Мишна, подобно зеркалу, отображает религиозно-светский характер иудейской религии. На этом уникальном единстве зиждится характерное для иудаистов отторжение всех инаковерующих людей (я уже упоминал о связи между особенностями иудейского культа и политической непримиримостью населения Палестины I века н. э.). Религия распространяла иудейскую непримиримость на любое отклонение от стереотипа — ибо все детали этической матрицы считались священными. Разумеется, отвергалась каждая попытка модернизации религиозных норм.

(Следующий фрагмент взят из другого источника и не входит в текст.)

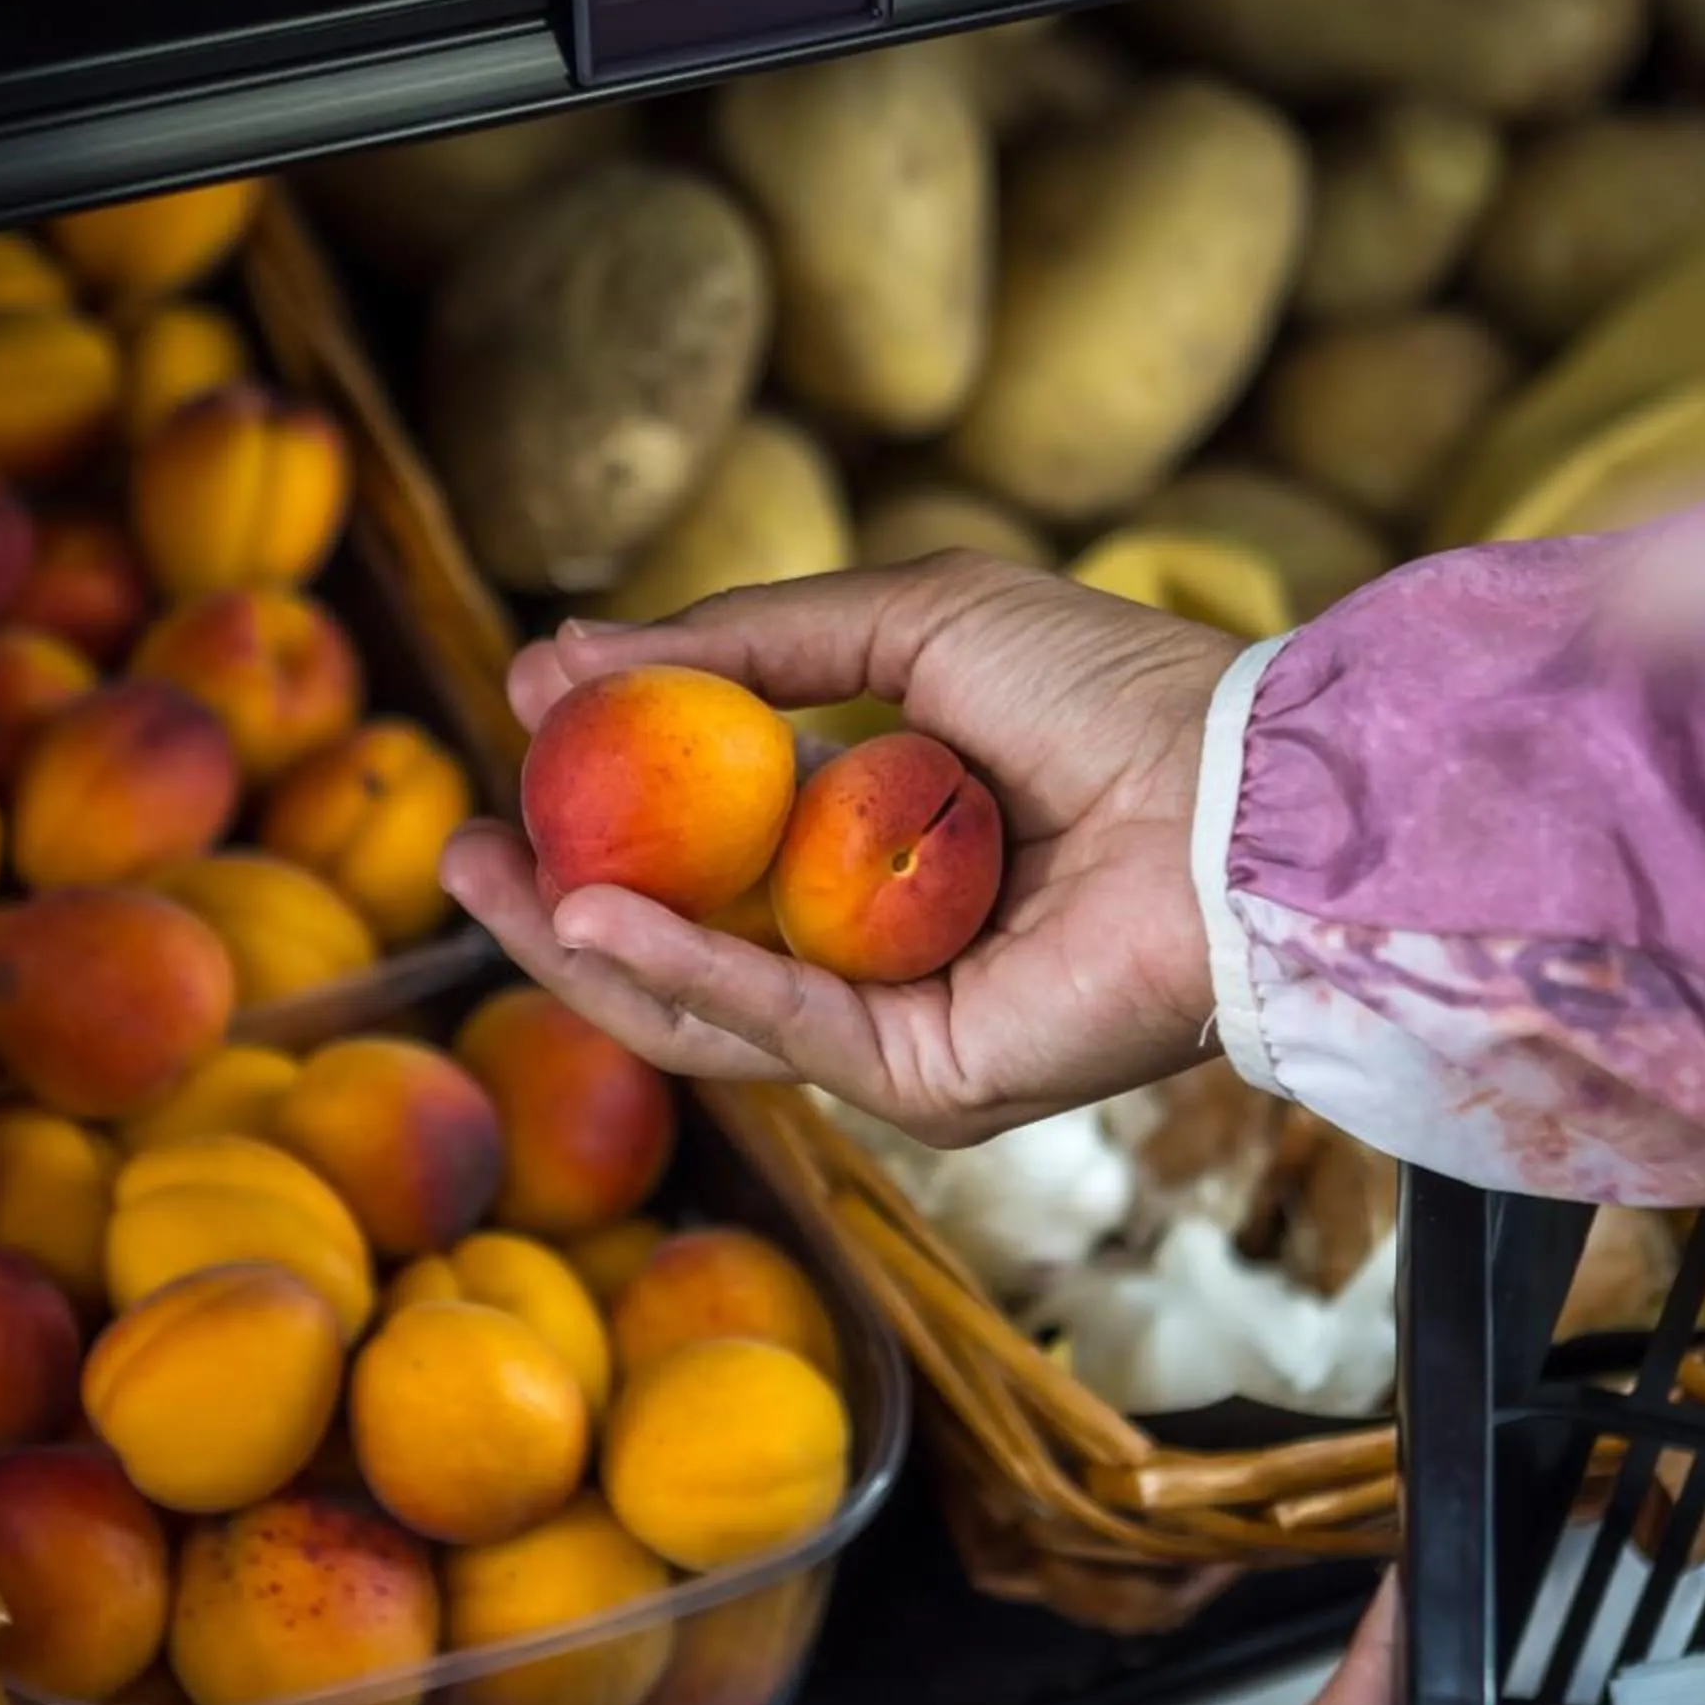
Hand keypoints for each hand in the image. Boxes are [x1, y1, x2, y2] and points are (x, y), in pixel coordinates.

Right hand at [436, 556, 1236, 1146]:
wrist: (1246, 782)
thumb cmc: (1106, 689)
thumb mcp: (902, 624)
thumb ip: (743, 644)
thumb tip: (558, 654)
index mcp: (881, 855)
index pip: (711, 858)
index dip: (603, 813)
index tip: (515, 743)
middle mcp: (884, 956)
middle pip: (683, 951)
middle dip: (557, 908)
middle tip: (459, 850)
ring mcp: (903, 1030)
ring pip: (705, 1012)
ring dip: (583, 949)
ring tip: (489, 874)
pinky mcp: (931, 1080)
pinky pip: (779, 1031)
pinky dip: (680, 971)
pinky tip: (591, 908)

Так, мессия должен происходить из колена Давидова и из города Давидова — иначе он еретик, ибо нет пророка из Галилеи. Эта мелочность кажется нелепой, но она характерна. Понятно, что новоявленная христианская ересь с ее капитальными отклонениями от ветхозаветных норм расценивалась иудаизмом как ужаснейшая сверхъересь, как самое тяжкое предательство [21].

И эта сверхъересь оформлялась организационно как раз в то столетие, когда доделывалась каноническая редакция Талмуда.

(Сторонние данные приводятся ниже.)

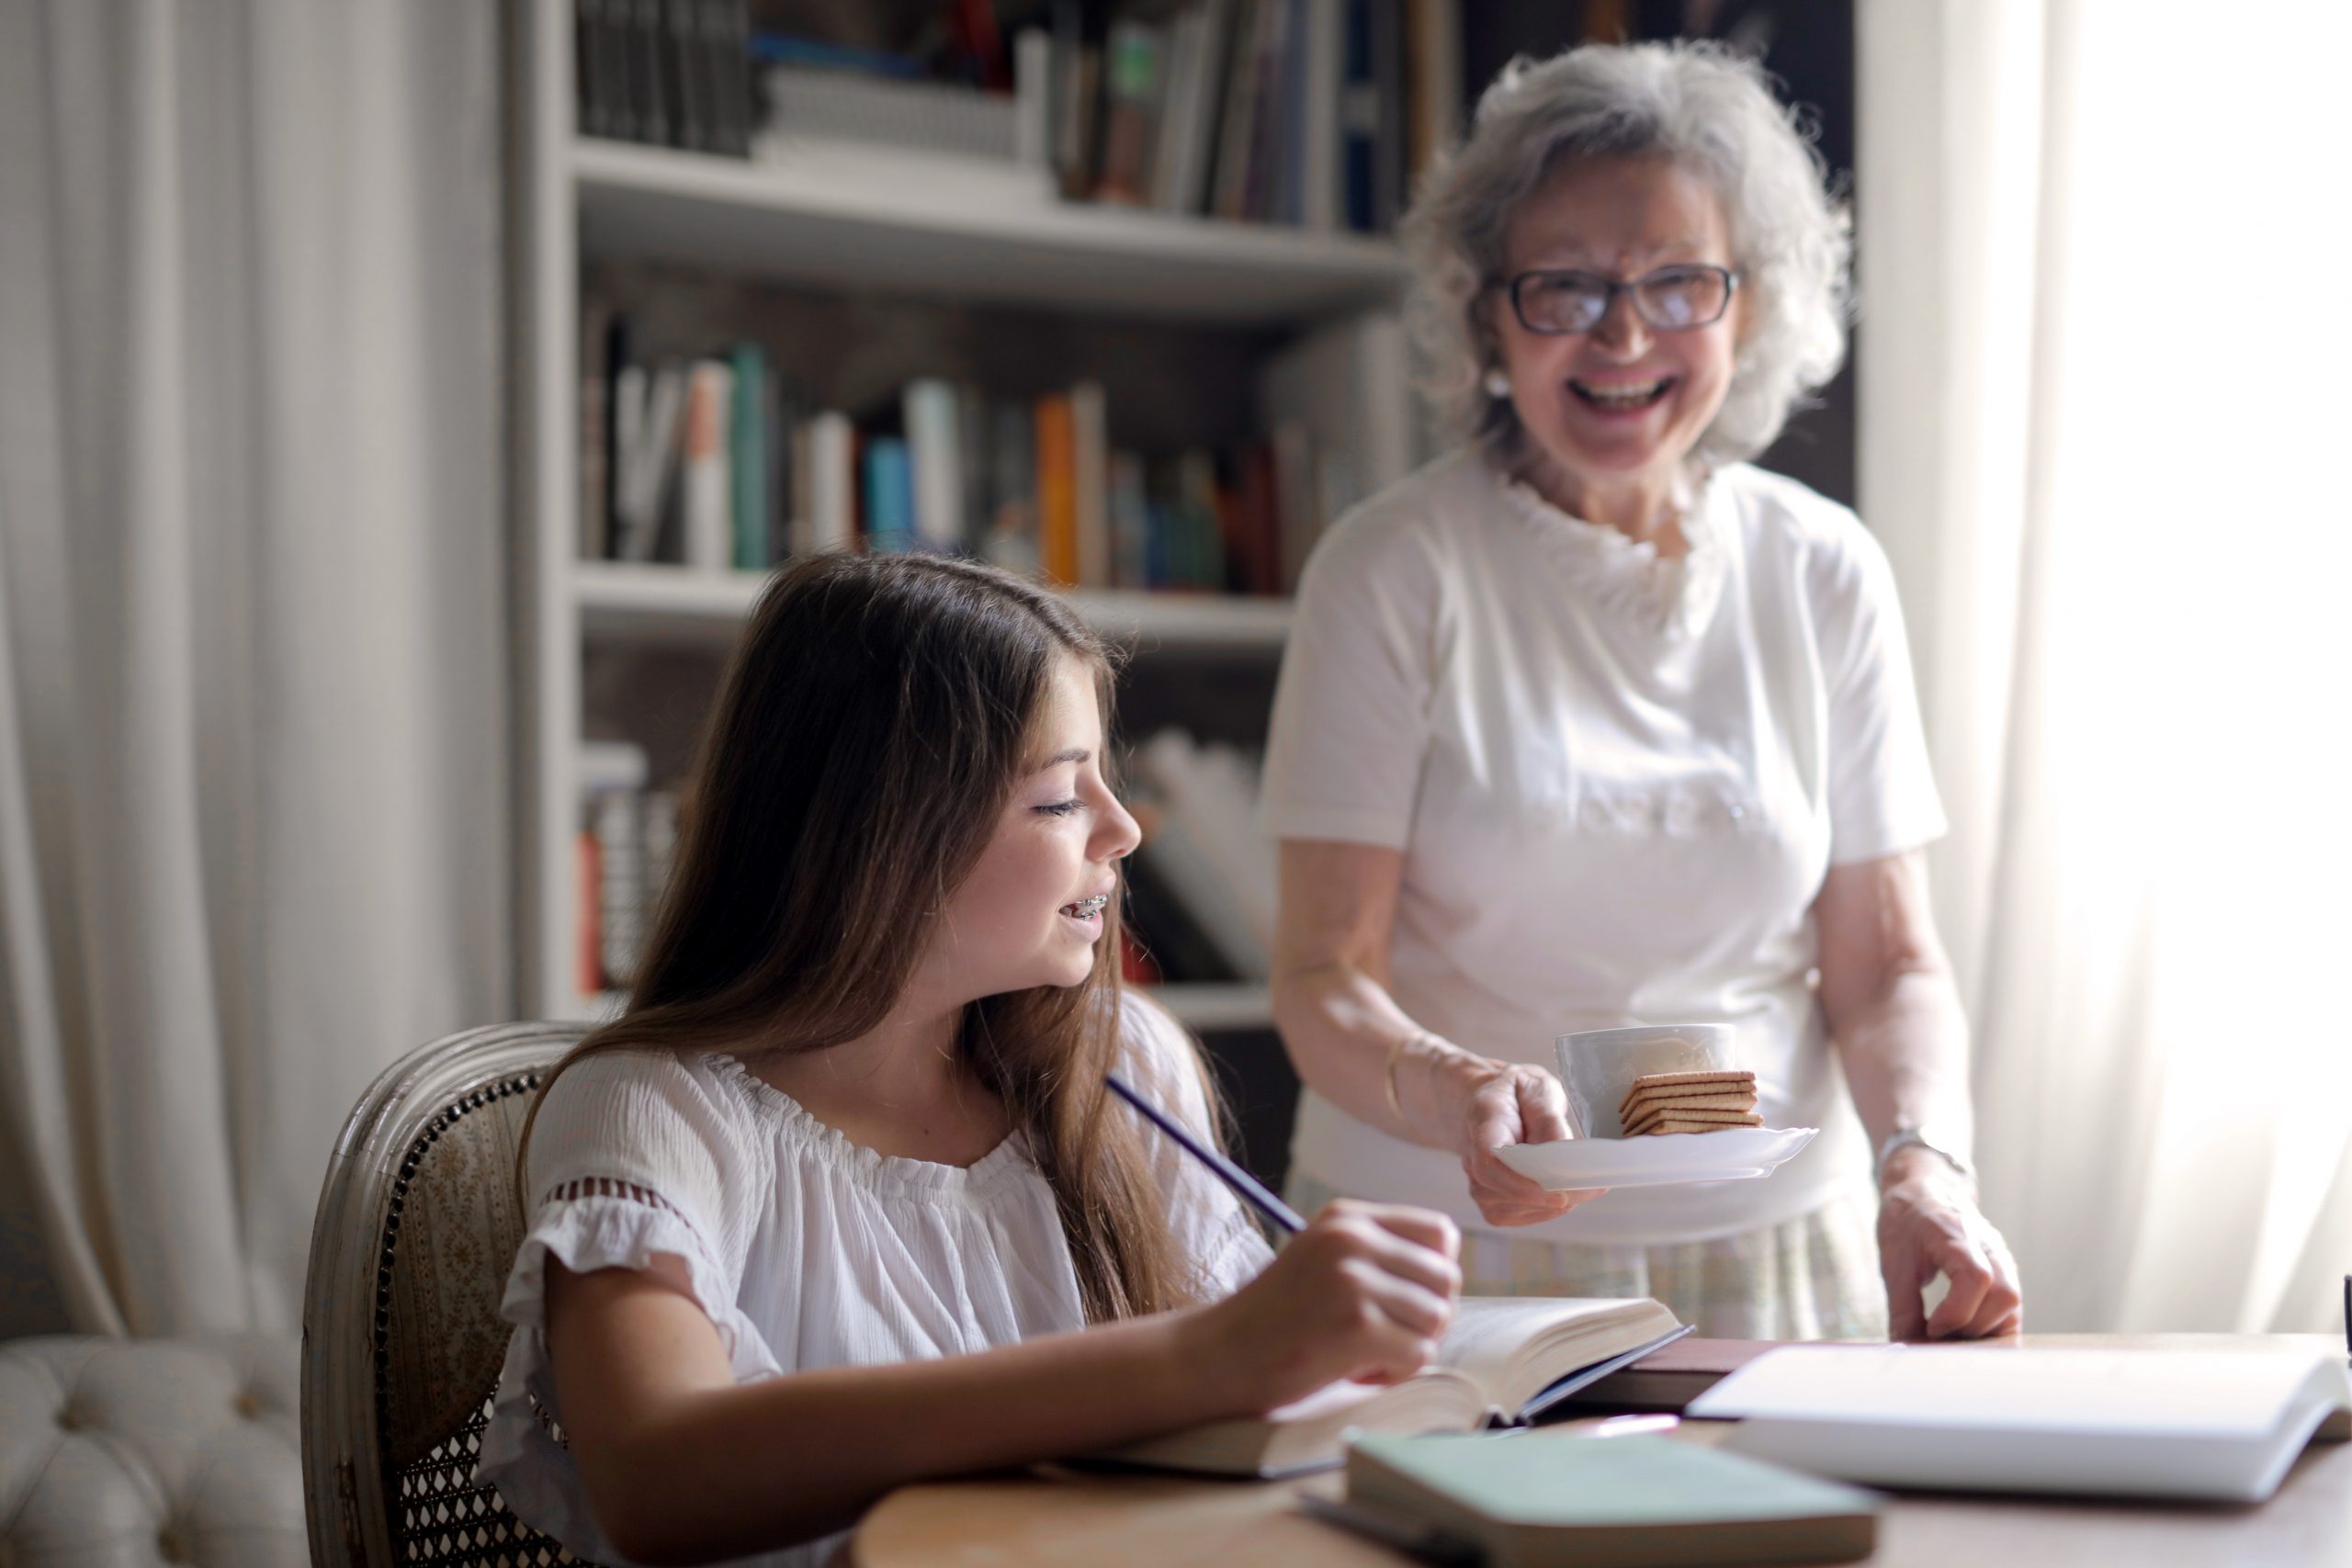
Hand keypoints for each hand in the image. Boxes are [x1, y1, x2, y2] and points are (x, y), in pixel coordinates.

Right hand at [1184, 1200, 1460, 1415]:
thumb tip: (1450, 1274)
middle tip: (1383, 1336)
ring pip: (1438, 1317)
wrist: (1219, 1355)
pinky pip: (1419, 1353)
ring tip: (1366, 1354)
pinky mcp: (1356, 1324)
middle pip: (1446, 1277)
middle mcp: (1353, 1238)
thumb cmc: (1278, 1319)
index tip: (1400, 1301)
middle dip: (1426, 1317)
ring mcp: (1354, 1279)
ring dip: (1409, 1347)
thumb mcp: (1324, 1261)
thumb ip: (1378, 1255)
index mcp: (1347, 1217)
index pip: (1440, 1233)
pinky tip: (1355, 1370)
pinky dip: (1395, 1373)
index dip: (1433, 1274)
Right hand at [1435, 1056, 1606, 1226]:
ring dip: (1551, 1204)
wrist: (1490, 1104)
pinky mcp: (1488, 1200)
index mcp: (1482, 1120)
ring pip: (1512, 1208)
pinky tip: (1561, 1193)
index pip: (1488, 1161)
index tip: (1557, 1195)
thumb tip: (1562, 1150)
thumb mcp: (1537, 1087)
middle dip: (1550, 1195)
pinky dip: (1544, 1210)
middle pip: (1502, 1191)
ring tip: (1582, 1186)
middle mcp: (1471, 1156)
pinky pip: (1516, 1215)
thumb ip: (1547, 1116)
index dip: (1520, 1185)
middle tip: (1593, 1187)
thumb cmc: (1517, 1094)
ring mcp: (1476, 1181)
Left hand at [1877, 1152, 2022, 1339]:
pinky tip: (1963, 1331)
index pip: (1976, 1278)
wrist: (1924, 1192)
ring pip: (2013, 1305)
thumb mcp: (1893, 1262)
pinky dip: (1991, 1326)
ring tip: (1948, 1334)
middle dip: (1972, 1326)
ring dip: (1984, 1330)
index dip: (1957, 1312)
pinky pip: (2010, 1309)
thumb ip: (1902, 1308)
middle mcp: (1989, 1247)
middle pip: (2006, 1295)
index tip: (1931, 1328)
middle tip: (1938, 1333)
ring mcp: (2002, 1259)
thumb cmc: (1907, 1222)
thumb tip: (1905, 1349)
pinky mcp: (2005, 1273)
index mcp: (1957, 1234)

Последствия ясны. Талмуд законсервировал в своих текстах непосредственную реакцию раввината на появление и отделение христианской секты. На рождение иудео-христианства. Реакция ненавистническая, непримиримая — да иначе и быть не могло. Новый культ тоже был агрессивен, ибо унаследовал от старого Ветхий Завет, его традиции нормативной этики и нетерпимости — это обязательное качество жесткой, заданной этической системы.